The move comes amid controversy over whether Apple should be notified about the hack. For a period of approximately two months between the tragic shooting in December and when the Justice Department filed a request with a U.S. magistrate judge requesting Apple help the FBI unlock Farook’s iPhone, no one in the U.S. government was able to find a way in. Apple was compelled by the judge to build software that would ultimately allow the FBI to access the device. Apple declined the request and vowed to go to the U.S. Supreme Court to support digital rights, if required.
However, in March, the FBI said that it had obtained a tool from an unidentified third party that allowed it access to the device. The Justice Department subsequently dropped its case against Apple, leaving everyone wondering how it cracked the device without Apple’s help.
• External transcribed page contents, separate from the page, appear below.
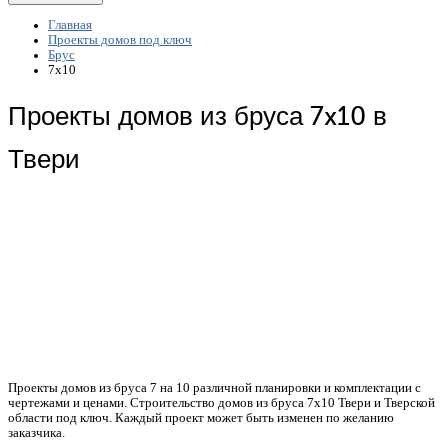
Главная
Проекты домов под ключ
Брус
7x10
Проекты домов из бруса 7x10 в
Твери
Проекты домов из бруса 7 на 10 различной планировки и комплектации с
чертежами и ценами. Строительство домов из бруса 7х10 Твери и Тверской
области под ключ. Каждый проект может быть изменен по желанию
заказчика.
For more about Apple’s battle with the FBI, watch:
Since then, reports have been flying fast and furious about the tool used to crack the device. FBI Director James Comey last week revealed that the agency paid “a lot” for the tool, adding that it paid more than $1.34 million.
However, according to Comey, the tool is limited in its ability and can only unlock an iPhone 5c, like the one used by Farook.
“This doesn’t work on [an iPhone] 6s, doesn’t work in a 5s, and so we have a tool that works on a narrow slice of phones,” Comey said during a question-and-answer session with students and professors at Ohio’s Kenyon College earlier this month.
Comey’s comments at the college also spawned debate over whether the FBI would (and should) provide information about the vulnerability to Apple. In his comments at the school, Comey signaled that while he was debating the issue, he might not be so willing to play ball.
“We tell Apple, then they’re going to fix it, then we’re back where we started from,” he said. “We may end up there, we just haven’t decided yet.”
The issue of whether the government should provide details on a vulnerability to a company is one that has been debated between law enforcement and digital rights activists for years. Digital rights activists, like the Electronic Frontier Foundation, have argued that the U.S. government must provide details on a vulnerability, since allowing an exploit to live in the wild could put users at undue risk. The government’s VEP, however, is used to determine whether disclosing vulnerabilities could ultimately hurt its law enforcement efforts.
And at least for now, VEP won’t get a chance to make a determination on Farook’s iPhone.
Apple did not immediately respond to a request for comment.